Verifying partial order relation I have the following question where i have to verify if the relation is partial order:

$A=\{1,2,3,\ldots,100\}$, relation $x\mathrel{R}y \leftrightarrow \frac{y}x=2^k$, where $k\ge 0$ is an integer.

This how i am thinking :
Reflexive: $x\mathrel{R}x\implies\frac{x}x=1$, therefore the relation is reflexive !
Symmetric: $x\mathrel{R}y\implies\frac{y}x=2^k \Leftrightarrow\frac{x}y=2^k$? $\frac42=2$ while $\frac24= 0.5$, thefore not symmetric !
AntiSymmetric: $\implies\frac{y}x=2^k$, $\frac{x}y=2^k\implies \frac{y}x=\frac{x}y\implies x=y$. eg $\frac21=\frac12$? clearly not, therefore not AntiSymmetric !
Transitive: $\implies\frac{y}x=2^k,\frac{z}y=2^k\implies \frac{z}x=2^k$? not really sure how to check the transitivity here 
 A: Your argument for reflexivity is correct: if $x\in A$, then $\frac{x}x=1=2^0$, so $x\mathrel{R}x$. Your example showing that $R$ is not symmetric is correct, though you’ve not explained it adequately: $\frac42=2=2^1$, so $2\mathrel{R}4$, but $\frac24=\frac12$ is not of the form $2^k$ for any integer $k\ge 0$, so $4\not\mathrel{R}2$, and therefore $R$ is not symmetric.
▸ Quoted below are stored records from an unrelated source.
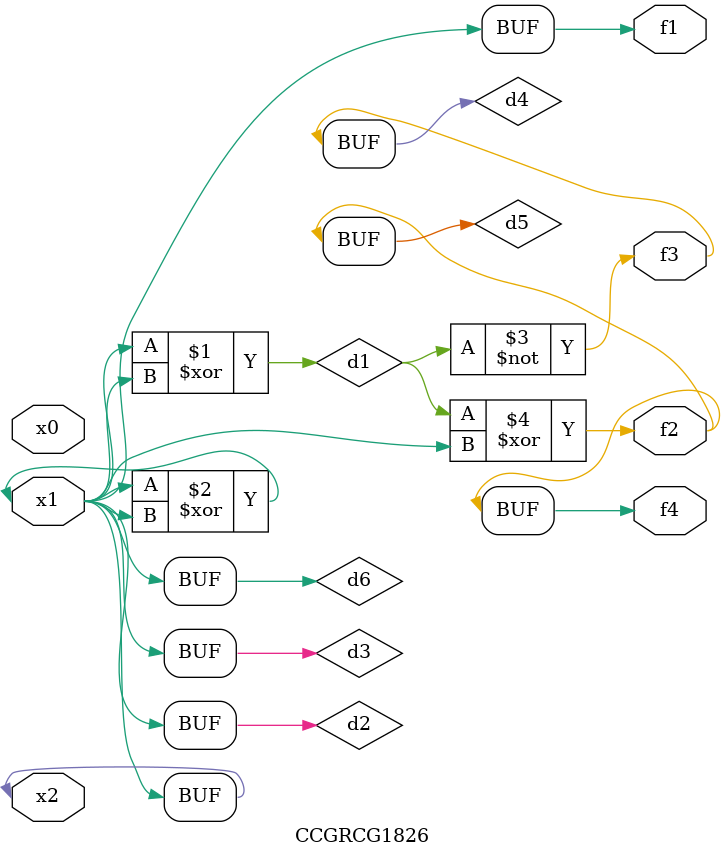
<source format=v>
module CCGRCG1826(
	input x0, x1, x2,
	output f1, f2, f3, f4
);

	wire d1, d2, d3, d4, d5, d6;

	xor (d1, x1, x2);
	buf (d2, x1, x2);
	xor (d3, x1, x2);
	nor (d4, d1);
	xor (d5, d1, d2);
	buf (d6, d2, d3);
	assign f1 = d6;
	assign f2 = d5;
	assign f3 = d4;
	assign f4 = d5;
endmodule

</source>
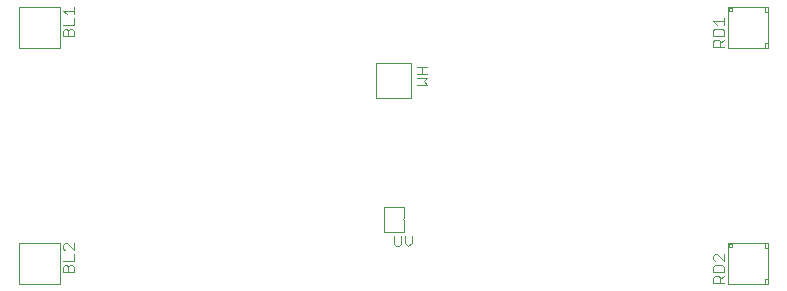
<source format=gbr>
G04 EAGLE Gerber RS-274X export*
G75*
%MOMM*%
%FSLAX34Y34*%
%LPD*%
%INSilkscreen Top*%
%IPPOS*%
%AMOC8*
5,1,8,0,0,1.08239X$1,22.5*%
G01*
%ADD10C,0.050000*%
%ADD11C,0.101600*%


D10*
X408600Y148100D02*
X408600Y138600D01*
X407500Y137500D01*
X408600Y136400D01*
X408600Y126900D01*
X391400Y126900D01*
X391400Y148100D01*
X408600Y148100D01*
D11*
X400092Y123500D02*
X400092Y116007D01*
X401591Y114508D01*
X404588Y114508D01*
X406087Y116007D01*
X406087Y123500D01*
X409300Y123500D02*
X409300Y117505D01*
X412297Y114508D01*
X415295Y117505D01*
X415295Y123500D01*
D10*
X117250Y282750D02*
X117250Y317250D01*
X117250Y282750D02*
X82750Y282750D01*
X82750Y317250D01*
X117250Y317250D01*
D11*
X120100Y292634D02*
X129092Y292634D01*
X120100Y292634D02*
X120100Y297130D01*
X121599Y298629D01*
X123098Y298629D01*
X124596Y297130D01*
X126095Y298629D01*
X127593Y298629D01*
X129092Y297130D01*
X129092Y292634D01*
X124596Y292634D02*
X124596Y297130D01*
X120100Y301842D02*
X129092Y301842D01*
X129092Y307837D01*
X123098Y311050D02*
X120100Y314047D01*
X129092Y314047D01*
X129092Y311050D02*
X129092Y317045D01*
D10*
X117250Y117250D02*
X117250Y82750D01*
X82750Y82750D01*
X82750Y117250D01*
X117250Y117250D01*
D11*
X120100Y92634D02*
X129092Y92634D01*
X120100Y92634D02*
X120100Y97130D01*
X121599Y98629D01*
X123098Y98629D01*
X124596Y97130D01*
X126095Y98629D01*
X127593Y98629D01*
X129092Y97130D01*
X129092Y92634D01*
X124596Y92634D02*
X124596Y97130D01*
X120100Y101842D02*
X129092Y101842D01*
X129092Y107837D01*
X129092Y111050D02*
X129092Y117045D01*
X123098Y117045D02*
X129092Y111050D01*
X123098Y117045D02*
X121599Y117045D01*
X120100Y115546D01*
X120100Y112549D01*
X121599Y111050D01*
D10*
X682750Y317250D02*
X717250Y317250D01*
X717250Y282750D01*
X682750Y282750D01*
X682750Y317250D01*
X684000Y316000D02*
X686000Y316000D01*
X686000Y314000D01*
X684000Y314000D01*
X684000Y316000D01*
X714000Y317000D02*
X714000Y313000D01*
X717000Y313000D01*
X714000Y287000D02*
X714000Y283000D01*
X714000Y287000D02*
X717000Y287000D01*
D11*
X679492Y283508D02*
X670500Y283508D01*
X670500Y288004D01*
X671999Y289502D01*
X674996Y289502D01*
X676495Y288004D01*
X676495Y283508D01*
X676495Y286505D02*
X679492Y289502D01*
X679492Y292716D02*
X670500Y292716D01*
X679492Y292716D02*
X679492Y297212D01*
X677993Y298710D01*
X671999Y298710D01*
X670500Y297212D01*
X670500Y292716D01*
X673498Y301924D02*
X670500Y304921D01*
X679492Y304921D01*
X679492Y301924D02*
X679492Y307918D01*
D10*
X682750Y117250D02*
X717250Y117250D01*
X717250Y82750D01*
X682750Y82750D01*
X682750Y117250D01*
X684000Y116000D02*
X686000Y116000D01*
X686000Y114000D01*
X684000Y114000D01*
X684000Y116000D01*
X714000Y117000D02*
X714000Y113000D01*
X717000Y113000D01*
X714000Y87000D02*
X714000Y83000D01*
X714000Y87000D02*
X717000Y87000D01*
D11*
X679492Y83508D02*
X670500Y83508D01*
X670500Y88004D01*
X671999Y89502D01*
X674996Y89502D01*
X676495Y88004D01*
X676495Y83508D01*
X676495Y86505D02*
X679492Y89502D01*
X679492Y92716D02*
X670500Y92716D01*
X679492Y92716D02*
X679492Y97212D01*
X677993Y98710D01*
X671999Y98710D01*
X670500Y97212D01*
X670500Y92716D01*
X679492Y101924D02*
X679492Y107918D01*
X679492Y101924D02*
X673498Y107918D01*
X671999Y107918D01*
X670500Y106420D01*
X670500Y103422D01*
X671999Y101924D01*
D10*
X415000Y240000D02*
X385000Y240000D01*
X385000Y270000D01*
X415000Y270000D01*
X415000Y240000D01*
D11*
X419500Y251092D02*
X428492Y251092D01*
X425495Y254090D01*
X428492Y257087D01*
X419500Y257087D01*
X419500Y260300D02*
X428492Y260300D01*
X423996Y260300D02*
X423996Y266295D01*
X419500Y266295D02*
X428492Y266295D01*
M02*

</source>
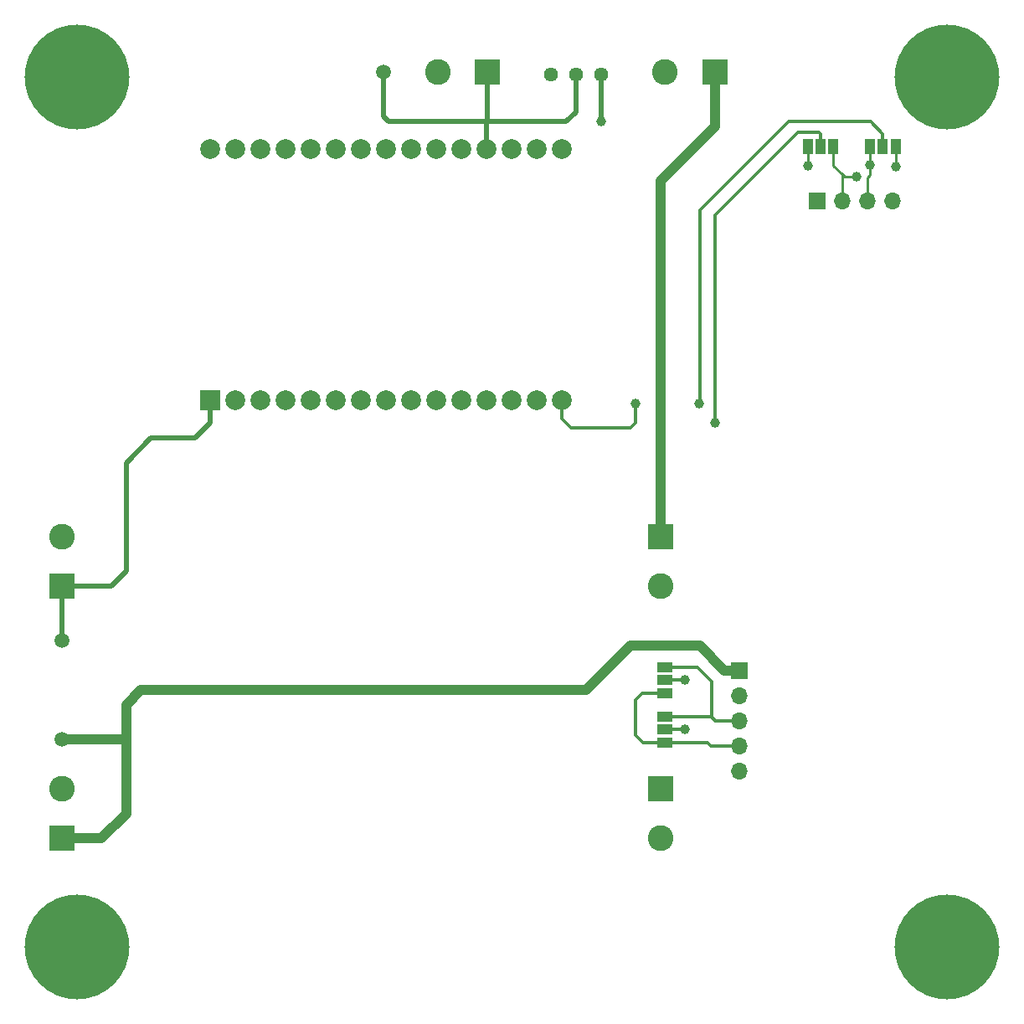
<source format=gbr>
%TF.GenerationSoftware,KiCad,Pcbnew,8.0.7*%
%TF.CreationDate,2025-03-24T14:38:58+07:00*%
%TF.ProjectId,esp32_getstok_testing,65737033-325f-4676-9574-73746f6b5f74,rev?*%
%TF.SameCoordinates,Original*%
%TF.FileFunction,Copper,L1,Top*%
%TF.FilePolarity,Positive*%
%FSLAX46Y46*%
G04 Gerber Fmt 4.6, Leading zero omitted, Abs format (unit mm)*
G04 Created by KiCad (PCBNEW 8.0.7) date 2025-03-24 14:38:58*
%MOMM*%
%LPD*%
G01*
G04 APERTURE LIST*
%TA.AperFunction,ComponentPad*%
%ADD10R,2.600000X2.600000*%
%TD*%
%TA.AperFunction,ComponentPad*%
%ADD11C,2.600000*%
%TD*%
%TA.AperFunction,ComponentPad*%
%ADD12C,10.600000*%
%TD*%
%TA.AperFunction,ComponentPad*%
%ADD13R,2.000000X2.000000*%
%TD*%
%TA.AperFunction,ComponentPad*%
%ADD14C,2.000000*%
%TD*%
%TA.AperFunction,SMDPad,CuDef*%
%ADD15C,1.500000*%
%TD*%
%TA.AperFunction,ComponentPad*%
%ADD16R,1.700000X1.700000*%
%TD*%
%TA.AperFunction,ComponentPad*%
%ADD17O,1.700000X1.700000*%
%TD*%
%TA.AperFunction,SMDPad,CuDef*%
%ADD18R,1.000000X1.500000*%
%TD*%
%TA.AperFunction,ComponentPad*%
%ADD19C,1.440000*%
%TD*%
%TA.AperFunction,SMDPad,CuDef*%
%ADD20R,1.500000X1.000000*%
%TD*%
%TA.AperFunction,ViaPad*%
%ADD21C,1.000000*%
%TD*%
%TA.AperFunction,Conductor*%
%ADD22C,0.300000*%
%TD*%
%TA.AperFunction,Conductor*%
%ADD23C,0.254000*%
%TD*%
%TA.AperFunction,Conductor*%
%ADD24C,0.500000*%
%TD*%
%TA.AperFunction,Conductor*%
%ADD25C,1.000000*%
%TD*%
G04 APERTURE END LIST*
D10*
%TO.P,J1,1,Pin_1*%
%TO.N,/Vin*%
X235500000Y-55500000D03*
D11*
%TO.P,J1,2,Pin_2*%
%TO.N,GND*%
X230500000Y-55500000D03*
%TD*%
D12*
%TO.P,H7,1,1*%
%TO.N,GND*%
X259000000Y-144000000D03*
%TD*%
%TO.P,H8,1,1*%
%TO.N,GND*%
X171000000Y-144000000D03*
%TD*%
D10*
%TO.P,J6,1,Pin_1*%
%TO.N,+4V*%
X169500000Y-133000000D03*
D11*
%TO.P,J6,2,Pin_2*%
%TO.N,GND*%
X169500000Y-128000000D03*
%TD*%
D10*
%TO.P,J9,1,Pin_1*%
%TO.N,+3.3V*%
X169500000Y-107500000D03*
D11*
%TO.P,J9,2,Pin_2*%
%TO.N,GND*%
X169500000Y-102500000D03*
%TD*%
D10*
%TO.P,J8,1,Pin_1*%
%TO.N,/Vin*%
X230000000Y-102500000D03*
D11*
%TO.P,J8,2,Pin_2*%
%TO.N,GND*%
X230000000Y-107500000D03*
%TD*%
D13*
%TO.P,U1,1,3V3*%
%TO.N,+3.3V*%
X184485000Y-88700000D03*
D14*
%TO.P,U1,2,GND*%
%TO.N,GND*%
X187025000Y-88700000D03*
%TO.P,U1,3,D15*%
%TO.N,unconnected-(U1-D15-Pad3)*%
X189565000Y-88700000D03*
%TO.P,U1,4,D2*%
%TO.N,unconnected-(U1-D2-Pad4)*%
X192105000Y-88700000D03*
%TO.P,U1,5,D4*%
%TO.N,unconnected-(U1-D4-Pad5)*%
X194645000Y-88700000D03*
%TO.P,U1,6,RX2*%
%TO.N,/RX2*%
X197185000Y-88700000D03*
%TO.P,U1,7,TX2*%
%TO.N,/TX2*%
X199725000Y-88700000D03*
%TO.P,U1,8,D5*%
%TO.N,unconnected-(U1-D5-Pad8)*%
X202265000Y-88700000D03*
%TO.P,U1,9,D18*%
%TO.N,unconnected-(U1-D18-Pad9)*%
X204805000Y-88700000D03*
%TO.P,U1,10,D19*%
%TO.N,unconnected-(U1-D19-Pad10)*%
X207345000Y-88700000D03*
%TO.P,U1,11,D21*%
%TO.N,unconnected-(U1-D21-Pad11)*%
X209885000Y-88700000D03*
%TO.P,U1,12,RX0*%
%TO.N,unconnected-(U1-RX0-Pad12)*%
X212425000Y-88700000D03*
%TO.P,U1,13,TX0*%
%TO.N,unconnected-(U1-TX0-Pad13)*%
X214965000Y-88700000D03*
%TO.P,U1,14,D22*%
%TO.N,/GPIO22*%
X217505000Y-88700000D03*
%TO.P,U1,15,D23*%
%TO.N,/GPIO23*%
X220045000Y-88700000D03*
%TO.P,U1,16,EN*%
%TO.N,unconnected-(U1-EN-Pad16)*%
X220045000Y-63300000D03*
%TO.P,U1,17,VP*%
%TO.N,unconnected-(U1-VP-Pad17)*%
X217505000Y-63300000D03*
%TO.P,U1,18,VN*%
%TO.N,unconnected-(U1-VN-Pad18)*%
X214965000Y-63300000D03*
%TO.P,U1,19,D34*%
%TO.N,/ADC_IN*%
X212425000Y-63300000D03*
%TO.P,U1,20,D35*%
%TO.N,unconnected-(U1-D35-Pad20)*%
X209885000Y-63300000D03*
%TO.P,U1,21,D32*%
%TO.N,unconnected-(U1-D32-Pad21)*%
X207345000Y-63300000D03*
%TO.P,U1,22,D33*%
%TO.N,unconnected-(U1-D33-Pad22)*%
X204805000Y-63300000D03*
%TO.P,U1,23,D25*%
%TO.N,unconnected-(U1-D25-Pad23)*%
X202265000Y-63300000D03*
%TO.P,U1,24,D26*%
%TO.N,unconnected-(U1-D26-Pad24)*%
X199725000Y-63300000D03*
%TO.P,U1,25,D27*%
%TO.N,unconnected-(U1-D27-Pad25)*%
X197185000Y-63300000D03*
%TO.P,U1,26,D14*%
%TO.N,unconnected-(U1-D14-Pad26)*%
X194645000Y-63300000D03*
%TO.P,U1,27,D12*%
%TO.N,unconnected-(U1-D12-Pad27)*%
X192105000Y-63300000D03*
%TO.P,U1,28,D13*%
%TO.N,unconnected-(U1-D13-Pad28)*%
X189565000Y-63300000D03*
%TO.P,U1,29,GND*%
%TO.N,GND*%
X187025000Y-63300000D03*
%TO.P,U1,30,VIN*%
%TO.N,unconnected-(U1-VIN-Pad30)*%
X184485000Y-63300000D03*
%TD*%
D15*
%TO.P,TP3,1,1*%
%TO.N,+4V*%
X169500000Y-123000000D03*
%TD*%
D10*
%TO.P,J4,1,Pin_1*%
%TO.N,/Vin*%
X230000000Y-128000000D03*
D11*
%TO.P,J4,2,Pin_2*%
%TO.N,GND*%
X230000000Y-133000000D03*
%TD*%
D16*
%TO.P,J7,1,Pin_1*%
%TO.N,+3.3V*%
X245880000Y-68500000D03*
D17*
%TO.P,J7,2,Pin_2*%
%TO.N,/RX_GPS*%
X248420000Y-68500000D03*
%TO.P,J7,3,Pin_3*%
%TO.N,/TX_GPS*%
X250960000Y-68500000D03*
%TO.P,J7,4,Pin_4*%
%TO.N,GND*%
X253500000Y-68500000D03*
%TD*%
D18*
%TO.P,JP4,1,A*%
%TO.N,/TX_GPS*%
X251200000Y-63000000D03*
%TO.P,JP4,2,C*%
%TO.N,/GPIO23*%
X252500000Y-63000000D03*
%TO.P,JP4,3,B*%
%TO.N,/RX_GPS*%
X253800000Y-63000000D03*
%TD*%
D19*
%TO.P,RV1,1,1*%
%TO.N,+3.3V*%
X224000000Y-55725000D03*
%TO.P,RV1,2,2*%
%TO.N,/ADC_IN*%
X221460000Y-55725000D03*
%TO.P,RV1,3,3*%
%TO.N,unconnected-(RV1-Pad3)*%
X218920000Y-55725000D03*
%TD*%
D10*
%TO.P,J2,1,Pin_1*%
%TO.N,/ADC_IN*%
X212500000Y-55500000D03*
D11*
%TO.P,J2,2,Pin_2*%
%TO.N,GND*%
X207500000Y-55500000D03*
%TD*%
D18*
%TO.P,JP3,1,A*%
%TO.N,/TX_GPS*%
X244900000Y-63000000D03*
%TO.P,JP3,2,C*%
%TO.N,/GPIO22*%
X246200000Y-63000000D03*
%TO.P,JP3,3,B*%
%TO.N,/RX_GPS*%
X247500000Y-63000000D03*
%TD*%
D15*
%TO.P,TP2,1,1*%
%TO.N,+3.3V*%
X169500000Y-113000000D03*
%TD*%
%TO.P,TP1,1,1*%
%TO.N,/ADC_IN*%
X202000000Y-55500000D03*
%TD*%
D16*
%TO.P,J10,1,Pin_1*%
%TO.N,+4V*%
X238000000Y-116000000D03*
D17*
%TO.P,J10,2,Pin_2*%
%TO.N,unconnected-(J10-Pin_2-Pad2)*%
X238000000Y-118540000D03*
%TO.P,J10,3,Pin_3*%
%TO.N,/RX_SIM*%
X238000000Y-121080000D03*
%TO.P,J10,4,Pin_4*%
%TO.N,/TX_SIM*%
X238000000Y-123620000D03*
%TO.P,J10,5,Pin_5*%
%TO.N,GND*%
X238000000Y-126160000D03*
%TD*%
D12*
%TO.P,H5,1,1*%
%TO.N,GND*%
X171000000Y-56000000D03*
%TD*%
D20*
%TO.P,JP2,1,A*%
%TO.N,/TX_SIM*%
X230500000Y-123300000D03*
%TO.P,JP2,2,C*%
%TO.N,/TX2*%
X230500000Y-122000000D03*
%TO.P,JP2,3,B*%
%TO.N,/RX_SIM*%
X230500000Y-120700000D03*
%TD*%
D12*
%TO.P,H6,1,1*%
%TO.N,GND*%
X259000000Y-56000000D03*
%TD*%
D20*
%TO.P,JP1,1,A*%
%TO.N,/TX_SIM*%
X230500000Y-118300000D03*
%TO.P,JP1,2,C*%
%TO.N,/RX2*%
X230500000Y-117000000D03*
%TO.P,JP1,3,B*%
%TO.N,/RX_SIM*%
X230500000Y-115700000D03*
%TD*%
D21*
%TO.N,/RX2*%
X232500000Y-117000000D03*
%TO.N,/TX2*%
X232500000Y-122000000D03*
%TO.N,/GPIO22*%
X235500000Y-91000000D03*
%TO.N,/GPIO23*%
X233950000Y-89050000D03*
X227500000Y-89050000D03*
%TO.N,/RX_GPS*%
X253800000Y-65100000D03*
X249826333Y-66085000D03*
%TO.N,/TX_GPS*%
X244900000Y-64950000D03*
X251200000Y-64900000D03*
%TO.N,+3.3V*%
X224000000Y-60500000D03*
%TD*%
D22*
%TO.N,/RX2*%
X230500000Y-117000000D02*
X232500000Y-117000000D01*
%TO.N,/TX2*%
X230500000Y-122000000D02*
X232500000Y-122000000D01*
%TO.N,/GPIO22*%
X235500000Y-70000000D02*
X235500000Y-91000000D01*
X246200000Y-61734000D02*
X246058000Y-61592000D01*
X246058000Y-61592000D02*
X243908000Y-61592000D01*
X246200000Y-63000000D02*
X246200000Y-61734000D01*
X243908000Y-61592000D02*
X235500000Y-70000000D01*
%TO.N,/GPIO23*%
X233950000Y-89050000D02*
X234000000Y-89000000D01*
X243000000Y-60500000D02*
X251266000Y-60500000D01*
X234000000Y-89000000D02*
X234000000Y-69500000D01*
X251266000Y-60500000D02*
X252500000Y-61734000D01*
X252500000Y-61734000D02*
X252500000Y-63000000D01*
X234000000Y-69500000D02*
X243000000Y-60500000D01*
X227500000Y-89050000D02*
X227500000Y-91000000D01*
D23*
%TO.N,/RX_GPS*%
X253800000Y-65100000D02*
X253800000Y-63000000D01*
X248420000Y-65870000D02*
X248635000Y-66085000D01*
X248635000Y-66085000D02*
X249826333Y-66085000D01*
X248420000Y-65870000D02*
X248420000Y-68500000D01*
X247500000Y-64950000D02*
X248420000Y-65870000D01*
X247500000Y-63000000D02*
X247500000Y-64950000D01*
%TO.N,/TX_GPS*%
X250960000Y-66140000D02*
X250960000Y-68500000D01*
X251200000Y-65900000D02*
X250960000Y-66140000D01*
X251200000Y-64900000D02*
X251200000Y-65900000D01*
X251200000Y-64900000D02*
X251200000Y-63000000D01*
X244900000Y-63000000D02*
X244900000Y-64950000D01*
D24*
%TO.N,+3.3V*%
X224000000Y-55725000D02*
X224000000Y-60500000D01*
D25*
%TO.N,/Vin*%
X230000000Y-66500000D02*
X230000000Y-102500000D01*
X235500000Y-61000000D02*
X230000000Y-66500000D01*
X235500000Y-55500000D02*
X235500000Y-61000000D01*
D24*
%TO.N,/ADC_IN*%
X220500000Y-60500000D02*
X221460000Y-59540000D01*
X202000000Y-55500000D02*
X202000000Y-60000000D01*
X212500000Y-60500000D02*
X220500000Y-60500000D01*
X202000000Y-60000000D02*
X202500000Y-60500000D01*
X212500000Y-60500000D02*
X212425000Y-60575000D01*
X212425000Y-60575000D02*
X212425000Y-63300000D01*
X221460000Y-59540000D02*
X221460000Y-55725000D01*
X212500000Y-60500000D02*
X212500000Y-55500000D01*
X202500000Y-60500000D02*
X212500000Y-60500000D01*
%TO.N,+3.3V*%
X184485000Y-91015000D02*
X184485000Y-88700000D01*
X174500000Y-107500000D02*
X176000000Y-106000000D01*
X178500000Y-92500000D02*
X183000000Y-92500000D01*
X183000000Y-92500000D02*
X184485000Y-91015000D01*
X169500000Y-107500000D02*
X174500000Y-107500000D01*
X169500000Y-107500000D02*
X169500000Y-113000000D01*
X176000000Y-95000000D02*
X178500000Y-92500000D01*
X176000000Y-106000000D02*
X176000000Y-95000000D01*
D22*
%TO.N,/RX_SIM*%
X231767246Y-115701246D02*
X233767617Y-115701246D01*
X235200000Y-120700000D02*
X230500000Y-120700000D01*
X238000000Y-121080000D02*
X235580000Y-121080000D01*
X231766000Y-115700000D02*
X231767246Y-115701246D01*
X230500000Y-115700000D02*
X231766000Y-115700000D01*
X235200000Y-117133629D02*
X235200000Y-120700000D01*
X235580000Y-121080000D02*
X235200000Y-120700000D01*
X233767617Y-115701246D02*
X235200000Y-117133629D01*
D25*
%TO.N,+4V*%
X234000000Y-113500000D02*
X227000000Y-113500000D01*
X176000000Y-119500000D02*
X176000000Y-123000000D01*
X222500000Y-118000000D02*
X177500000Y-118000000D01*
X169500000Y-123000000D02*
X176000000Y-123000000D01*
X227000000Y-113500000D02*
X222500000Y-118000000D01*
X177500000Y-118000000D02*
X176000000Y-119500000D01*
X176000000Y-123000000D02*
X176000000Y-130500000D01*
X238000000Y-116000000D02*
X236500000Y-116000000D01*
X176000000Y-130500000D02*
X173500000Y-133000000D01*
X236500000Y-116000000D02*
X234000000Y-113500000D01*
X173500000Y-133000000D02*
X169500000Y-133000000D01*
D22*
%TO.N,/TX_SIM*%
X227500000Y-122533730D02*
X227500000Y-119000000D01*
X238000000Y-123620000D02*
X235110539Y-123620000D01*
X228200000Y-118300000D02*
X230500000Y-118300000D01*
X230500000Y-123300000D02*
X228266270Y-123300000D01*
X227500000Y-119000000D02*
X228200000Y-118300000D01*
X235110539Y-123620000D02*
X234790539Y-123300000D01*
X228266270Y-123300000D02*
X227500000Y-122533730D01*
X234790539Y-123300000D02*
X230500000Y-123300000D01*
%TO.N,/GPIO23*%
X221000000Y-91500000D02*
X220045000Y-90545000D01*
X220045000Y-90545000D02*
X220045000Y-88700000D01*
X227500000Y-91000000D02*
X227000000Y-91500000D01*
X227000000Y-91500000D02*
X221000000Y-91500000D01*
X227500000Y-89000000D02*
X227500000Y-89050000D01*
%TD*%
M02*

</source>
However, $R$ is antisymmetric. Suppose that $x,y\in A$, $x\mathrel{R}y$, and $y\mathrel{R}x$. Then by definition $\frac{y}x=2^k$ for some integer $k\ge 0$, and $\frac{x}y=2^\ell$ for some integer $\ell\ge 0$. But then 
$$2^\ell=\frac{x}y=\left(\frac{y}x\right)^{-1}=(2^k)^{-1}=2^{-k}\;,$$
so $\ell=-k\le 0$. Thus, $0\le\ell\le 0$, so $\ell=0$, and $x=y$. This shows that if $x\mathrel{R}y$ and $y\mathrel{R}x$, then $x=y$, which is exactly what it means for $R$ to be antisymmetric.
To show that $R$ is transitive, start by assuming that $x,y,z\in A$, $x\mathrel{R}y$, and $y\mathrel{R}z$; you need to use this information to prove that $x\mathrel{R}z$. Use the definition of $R$ to translate these into more basic statements about $x,y$, and $z$. For instance, since $x\mathrel{R}y$, there is an integer $k\ge 0$ such that $\frac{y}x=2^k$. Similarly, since $y\mathrel{R}z$, there is an integer $\ell\ge 0$ such that $\frac{z}y=2^\ell$. Now combine these equations to find one involving $\frac{z}x$.